LDAPS causing "com.unboundid.ldap.sdk.LDAPSearchException: time limit exceeded"

Hey guys, hope you're all doing well :smile:

I'm facing an extremely strange issue with my LDAP configuration for Shield. This only occurs when I attempt to connect to my LDAP server using SSL (i.e .LDAPS) and it occurs around 70% of the time (with the other 30 or so % working as expected).

Basically what happens is that immediately (i.e. in a few milliseconds) after attempting to authenticate against Elasticsearch (using curl), the following error shows up in the logs and the auth attempt fails:

[2016-05-04 22:02:23,292][WARN ][shield.authc.ldap        ] [elasticsearch-client-node] authentication failed for user [fotis]: could not search for LDAP groups for DN [uid=fotis,ou=people,ou=staff,dc=aaa,dc=example,dc=com]
cause: com.unboundid.ldap.sdk.LDAPSearchException: time limit exceeded

My configuration is as follows:

shield:
  authc:
    realms:
      file1:
        order: 0
        type: file
      ldap1:
        connect_timeout: 120s
        read_timeout: 120s
        order: 1
        type: ldap
        url: ldaps://ldap.example.com
        user_search:
          base_dn: ou=staff,dc=aaa,dc=example,dc=com
          pool:
            health_check:
              enabled: false
        group_search:
          base_dn: ou=staff,dc=aaa,dc=example,dc=com
  ssl:
    keystore:
      path: /etc/elasticsearch/client-node/shield/node01.jks
      password: abcabc

Any help would be greatly appreciated!

Thanks so much
Fotis

I have same issue , Any solution for this ?

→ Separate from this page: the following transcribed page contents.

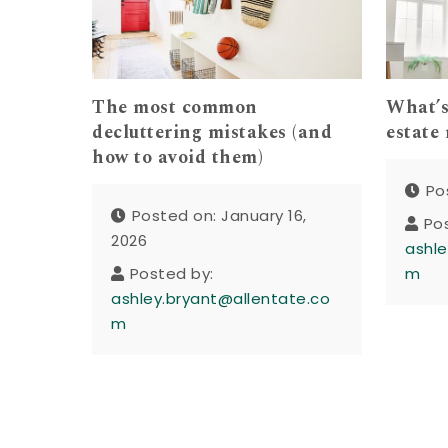
The most common
What’s
decluttering mistakes (and
estate
how to avoid them)
Po
Posted on: January 16,
Po
2026
ashle
Posted by:
m
ashley.bryant@allentate.co
m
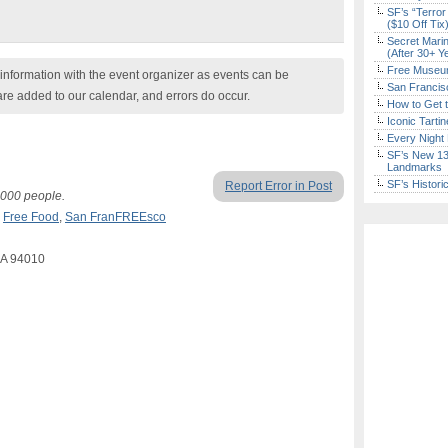
SF’s “Terror
($10 Off Tix
Secret Marin
(After 30+ Y
Free Museum
nformation with the event organizer as events can be
San Francisc
are added to our calendar, and errors do occur.
How to Get 
Iconic Tart
Every Night 
SF’s New 13-
Landmarks
SF’s Histori
Report Error in Post
1,000 people.
,
Free Food
,
San FranFREEsco
CA 94010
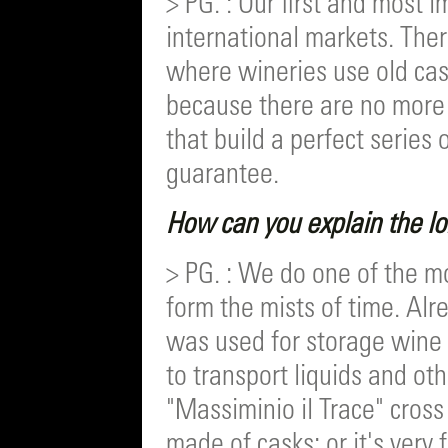
> PG. : Our first and most 
international markets. Ther
where wineries use old cas
because there are no more
that build a perfect series 
guarantee.
How can you explain the l
> PG. : We do one of the mo
form the mists of time. Al
was used for storage wine 
to transport liquids and oth
"Massiminio il Trace" cross
made of casks; or it's very 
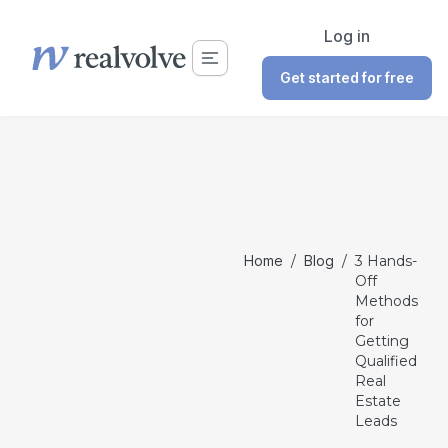
Log in
Get started for free
Home
/
Blog
/
3 Hands-
Off
Methods
for
Getting
Qualified
Real
Estate
Leads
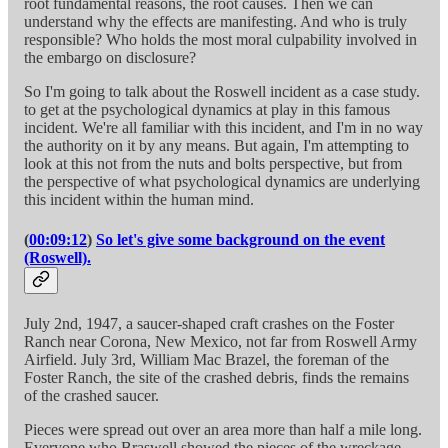
root fundamental reasons, the root causes. Then we can
understand why the effects are manifesting. And who is truly
responsible? Who holds the most moral culpability involved in
the embargo on disclosure?
So I'm going to talk about the Roswell incident as a case study.
to get at the psychological dynamics at play in this famous
incident. We're all familiar with this incident, and I'm in no way
the authority on it by any means. But again, I'm attempting to
look at this not from the nuts and bolts perspective, but from
the perspective of what psychological dynamics are underlying
this incident within the human mind.
(
00:09:12
)
So let's give some background on the event
(Roswell).
July 2nd, 1947, a saucer-shaped craft crashes on the Foster
Ranch near Corona, New Mexico, not far from Roswell Army
Airfield. July 3rd, William Mac Brazel, the foreman of the
Foster Ranch, the site of the crashed debris, finds the remains
of the crashed saucer.
Pieces were spread out over an area more than half a mile long.
Everyone who Braswell showed the pieces of the wreckage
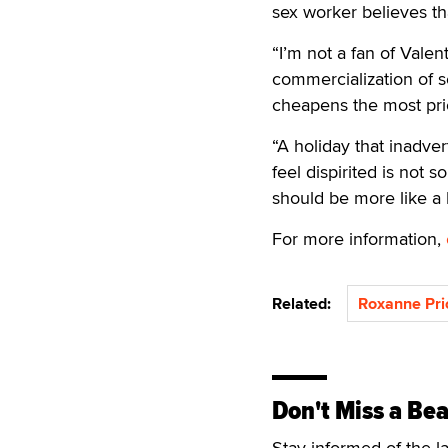
sex worker believes th
“I’m not a fan of Valen
commercialization of se
cheapens the most pri
“A holiday that inadve
feel dispirited is not 
should be more like a 
For more information,
Related:
Roxanne Pri
Don't Miss a Bea
Stay informed of the l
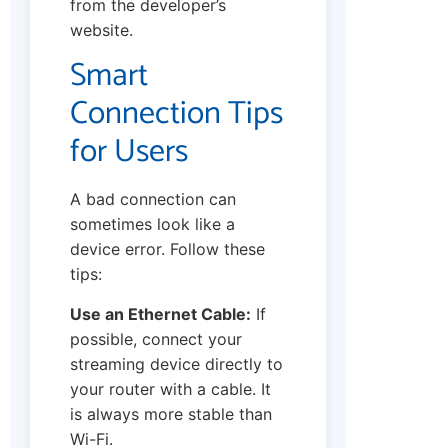
from the developer’s
website.
Smart
Connection Tips
for Users
A bad connection can
sometimes look like a
device error. Follow these
tips:
Use an Ethernet Cable:
If
possible, connect your
streaming device directly to
your router with a cable. It
is always more stable than
Wi-Fi.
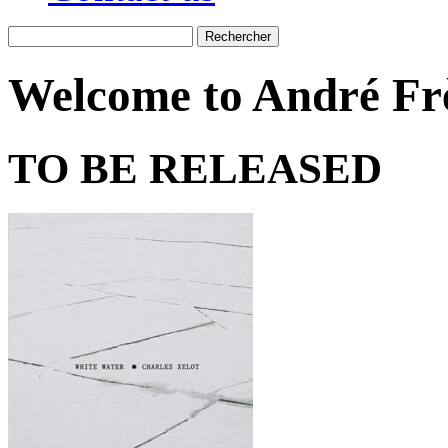
Recherche
Welcome to André Frè
TO BE RELEASED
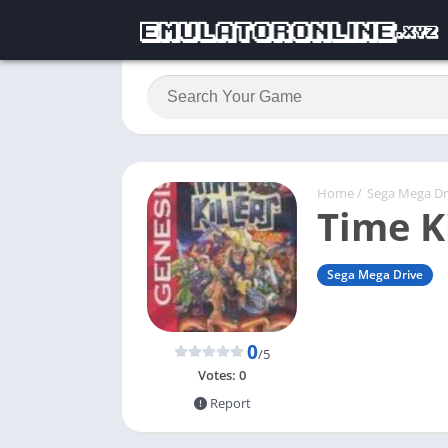
Home
/
Sega Mega Dr
Time Ki
Sega Mega Drive
0
/5
Votes:
0
Report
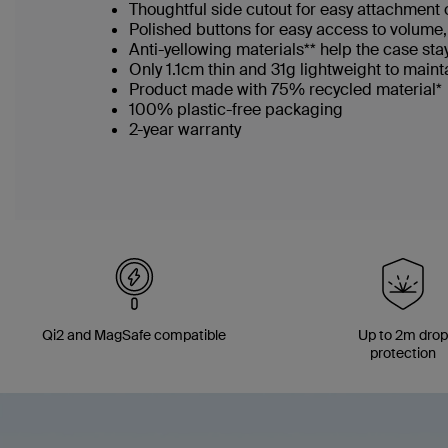
Thoughtful side cutout for easy attachment o
Polished buttons for easy access to volume
Anti-yellowing materials** help the case sta
Only 1.1cm thin and 31g lightweight to maint
Product made with 75% recycled material*
100% plastic-free packaging​
2-year warranty
Qi2 and MagSafe compatible
Up to 2m dro
protection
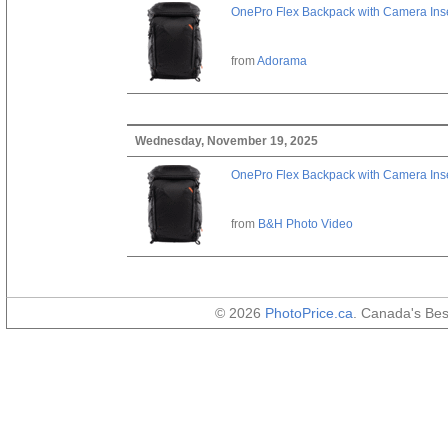
OnePro Flex Backpack with Camera Inse
from
Adorama
Wednesday, November 19, 2025
OnePro Flex Backpack with Camera Inse
from
B&H Photo Video
© 2026
PhotoPrice.ca
. Canada's Be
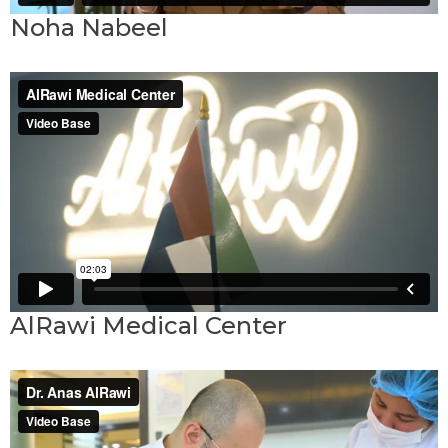
Noha Nabeel
AlRawi Medical Center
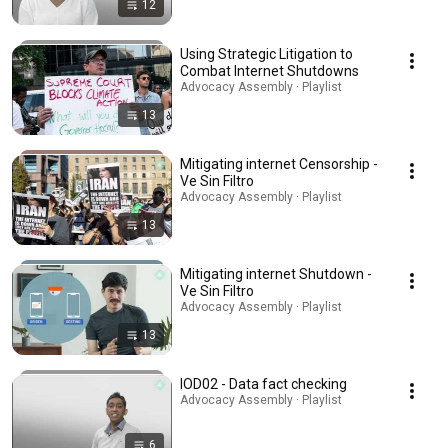
12
Using Strategic Litigation to
Combat Internet Shutdowns
Advocacy Assembly · Playlist
13
Mitigating internet Censorship -
Ve Sin Filtro
Advocacy Assembly · Playlist
13
Mitigating internet Shutdown -
Ve Sin Filtro
Advocacy Assembly · Playlist
13
IOD02 - Data fact checking
Advocacy Assembly · Playlist
6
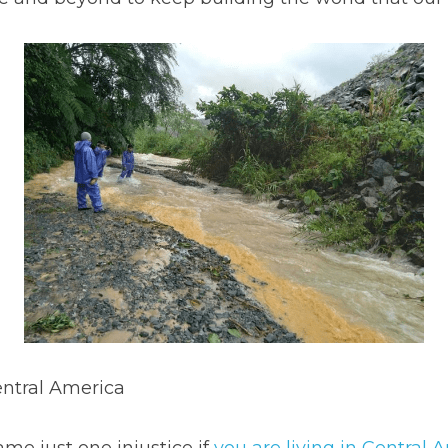
entral America
ame just one injustice if 
you are living in Central 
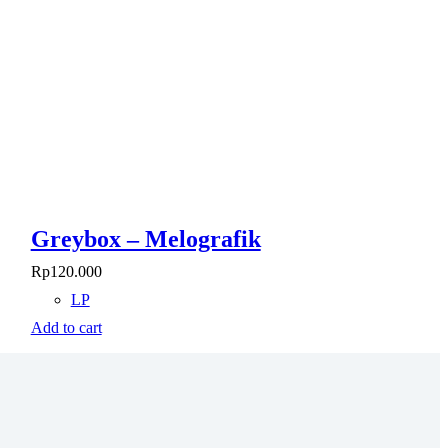
Greybox – Melografik
Rp
120.000
LP
Add to cart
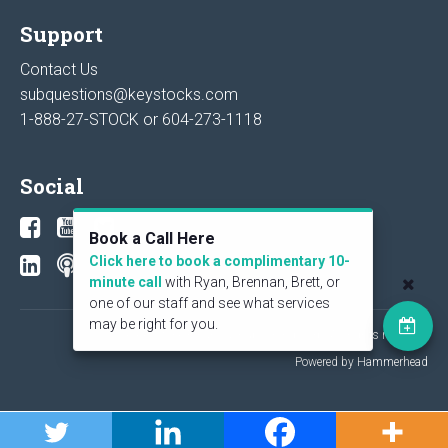
Support
Contact Us
subquestions@keystocks.com
1-888-27-STOCK or
604-273-1118
Social
Book a Call Here
Click here to book a complimentary 10-
minute call
with Ryan, Brennan, Brett, or
one of our staff and see what services
may be right for you.
© 2026 KeyStone Financial Publishing Corp. All rights reserved.
Powered by Hammerhead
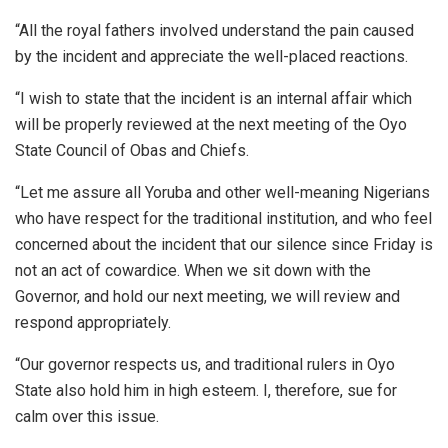
“All the royal fathers involved understand the pain caused
by the incident and appreciate the well-placed reactions.
“I wish to state that the incident is an internal affair which
will be properly reviewed at the next meeting of the Oyo
State Council of Obas and Chiefs.
“Let me assure all Yoruba and other well-meaning Nigerians
who have respect for the traditional institution, and who feel
concerned about the incident that our silence since Friday is
not an act of cowardice. When we sit down with the
Governor, and hold our next meeting, we will review and
respond appropriately.
“Our governor respects us, and traditional rulers in Oyo
State also hold him in high esteem. I, therefore, sue for
calm over this issue.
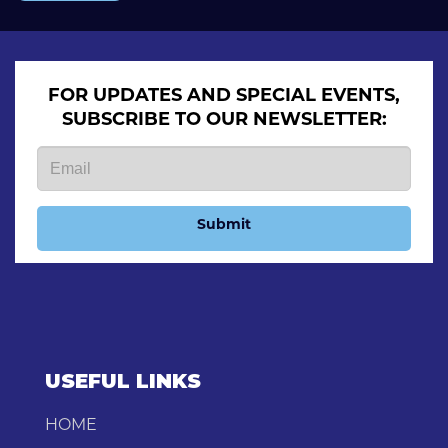
FOR UPDATES AND SPECIAL EVENTS,
SUBSCRIBE TO OUR NEWSLETTER:
Submit
USEFUL LINKS
HOME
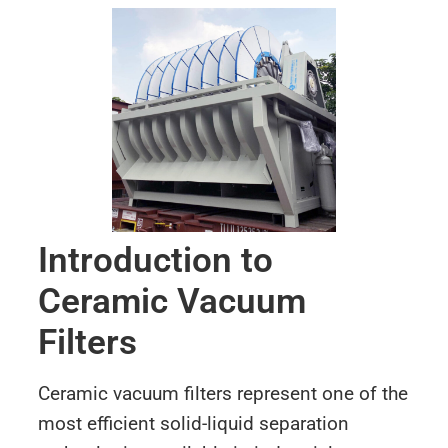
Introduction to
Ceramic Vacuum
Filters
Ceramic vacuum filters represent one of the
most efficient solid-liquid separation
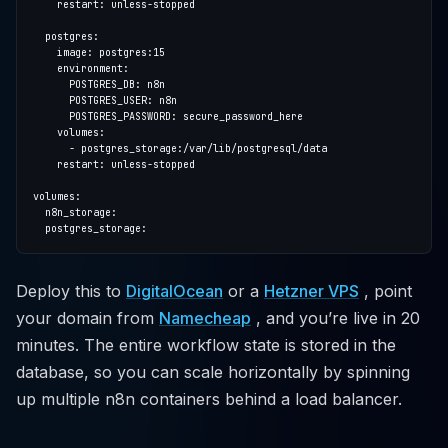
Deploy this to
DigitalOcean
or a
Hetzner VPS
, point
your domain from
Namecheap
, and you’re live in 20
minutes. The entire workflow state is stored in the
database, so you can scale horizontally by spinning
up multiple n8n containers behind a load balancer.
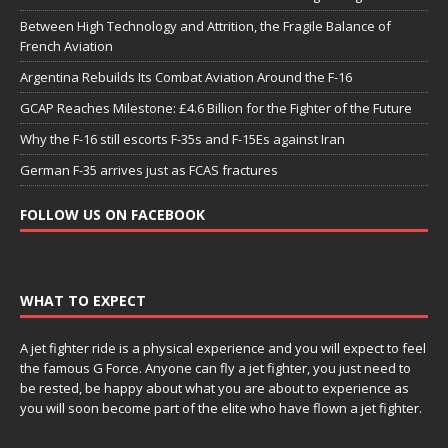
Between High Technology and Attrition, the Fragile Balance of
French Aviation
Argentina Rebuilds Its Combat Aviation Around the F-16
GCAP Reaches Milestone: £4.6 Billion for the Fighter of the Future
Why the F-16 still escorts F-35s and F-15Es against Iran
German F-35 arrives just as FCAS fractures
FOLLOW US ON FACEBOOK
WHAT TO EXPECT
A jet fighter ride is a physical experience and you will expect to feel
the famous G Force. Anyone can fly a jet fighter, you just need to
be rested, be happy about what you are about to experience as
you will soon become part of the elite who have flown a jet fighter.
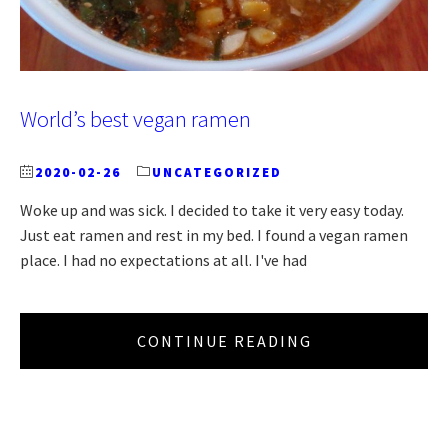
World’s best vegan ramen
2020-02-26
UNCATEGORIZED
Woke up and was sick. I decided to take it very easy today.
Just eat ramen and rest in my bed. I found a vegan ramen
place. I had no expectations at all. I've had
CONTINUE READING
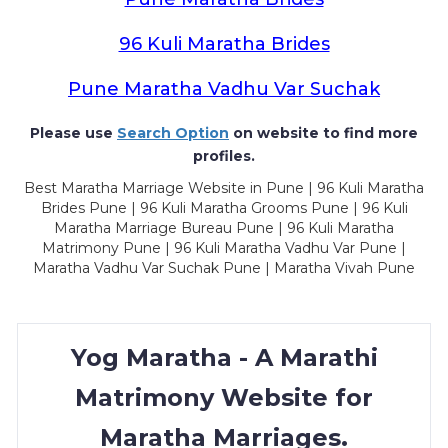
96 Kuli Maratha Brides
Pune Maratha Vadhu Var Suchak
Please use
Search Option
on website to find more
profiles.
Best Maratha Marriage Website in Pune | 96 Kuli Maratha
Brides Pune | 96 Kuli Maratha Grooms Pune | 96 Kuli
Maratha Marriage Bureau Pune | 96 Kuli Maratha
Matrimony Pune | 96 Kuli Maratha Vadhu Var Pune |
Maratha Vadhu Var Suchak Pune | Maratha Vivah Pune
Yog Maratha - A Marathi
Matrimony Website for
Maratha Marriages.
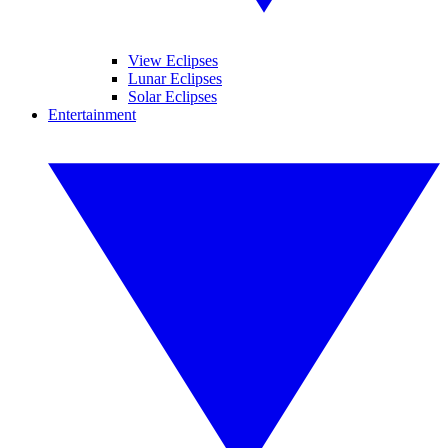
View Eclipses
Lunar Eclipses
Solar Eclipses
Entertainment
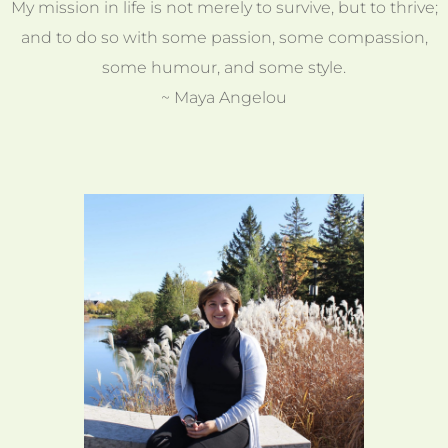
My mission in life is not merely to survive, but to thrive;
and to do so with some passion, some compassion,
some humour, and some style.
~ Maya Angelou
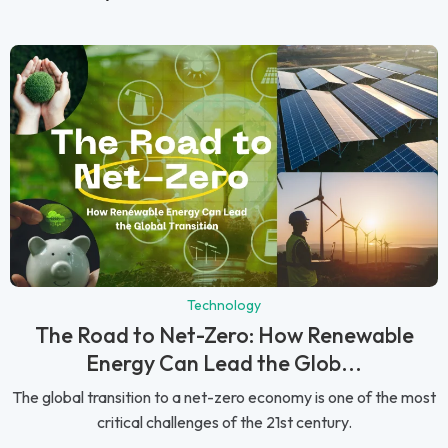
Technology
The Road to Net-Zero: How Renewable
Energy Can Lead the Glob...
The global transition to a net-zero economy is one of the most
critical challenges of the 21st century.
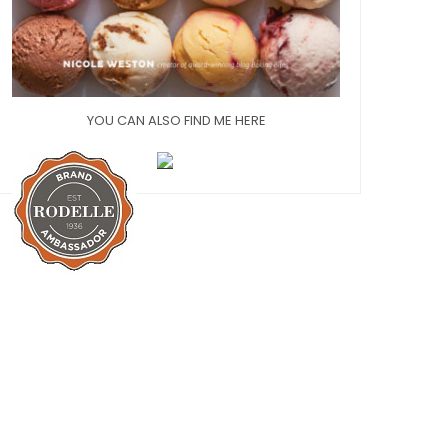
YOU CAN ALSO FIND ME HERE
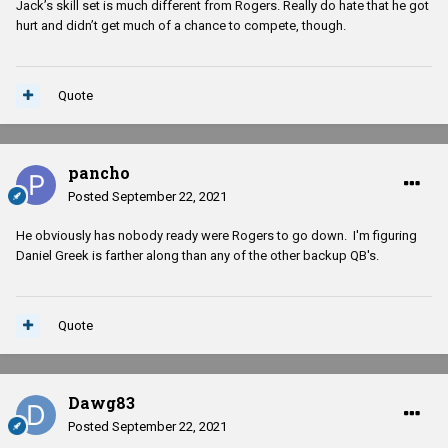
Jack’s skill set is much different from Rogers. Really do hate that he got
hurt and didn’t get much of a chance to compete, though.
Quote
pancho
Posted
September 22, 2021
He obviously has nobody ready were Rogers to go down. I'm figuring
Daniel Greek is farther along than any of the other backup QB's.
Quote
Dawg83
Posted
September 22, 2021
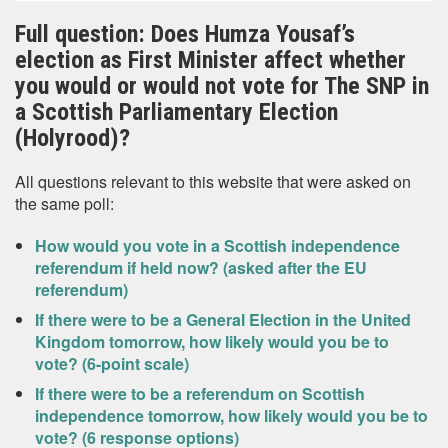
Full question: Does Humza Yousaf’s
election as First Minister affect whether
you would or would not vote for The SNP in
a Scottish Parliamentary Election
(Holyrood)?
All questions relevant to this website that were asked on
the same poll:
How would you vote in a Scottish independence
referendum if held now? (asked after the EU
referendum)
If there were to be a General Election in the United
Kingdom tomorrow, how likely would you be to
vote? (6-point scale)
If there were to be a referendum on Scottish
independence tomorrow, how likely would you be to
vote? (6 response options)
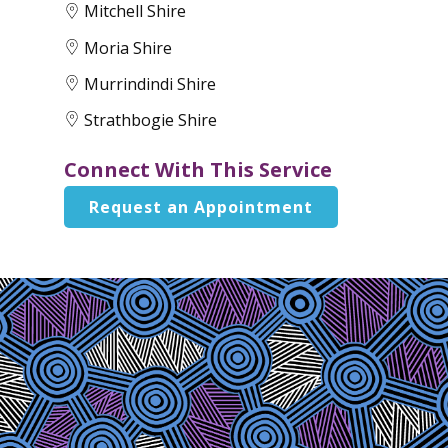
Mitchell Shire
Moria Shire
Murrindindi Shire
Strathbogie Shire
Connect With This Service
Request an Appointment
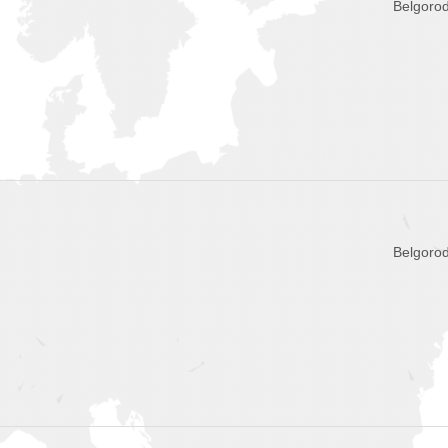
Belgorod
Belgorod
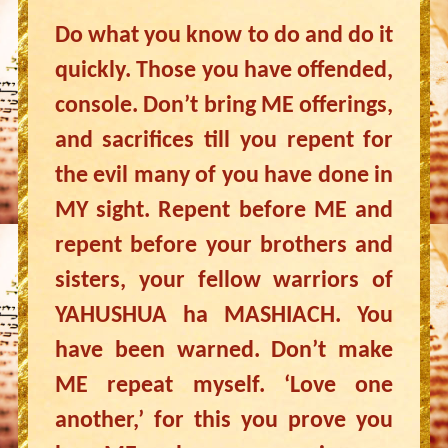
Do what you know to do and do it
quickly. Those you have offended,
console. Don’t bring ME offerings,
and sacrifices till you repent for
the evil many of you have done in
MY sight. Repent before ME and
repent before your brothers and
sisters, your fellow warriors of
YAHUSHUA ha MASHIACH. You
have been warned. Don’t make
ME repeat myself. ‘Love one
another,’ for this you prove you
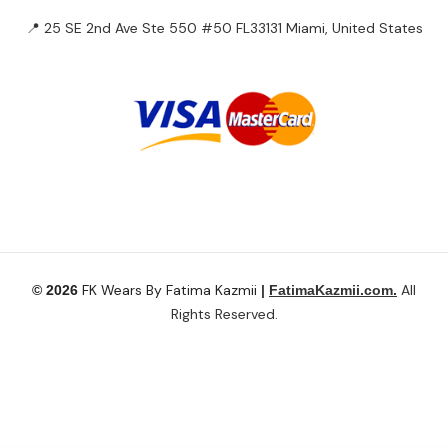
Tops
Outerwears
HOT
Bottoms
Plus Size
Accessories
Have questions?
Let’s connect.
✉️ Support@fatimakazmii.com
📞
+1 (786) 435-8948
📍 25 SE 2nd Ave Ste 550 #50 FL33131 Miami, United States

Maybe you can add timeout.ldap_search: 10s to your realm's configuration? The default is 5 seconds. I am not sure why ldaps would trigger this as the timeout for this is controlled by the ldap server.

We had to do the same, but with a default timeout of 5 seconds, why is this failing instantly? I suspect that there's a bug here. The default value of 5 seconds should have been more than enough for our LDAP server.

Do you know what type of ldap server you are connecting to? The LDAP server is returning a result code of 3; I know some implementations will do this for a broad filter such as one using wildcards, but that doesn't seem to be the case here

Good point mate, well yeah this is a strange Sun LDAP server running behind Oracle Sentinel that I have been asked to use.

Perhaps this behaviour won't be present with a regular OpenLDAP implementation but I don't have the ability to test that right now sadly.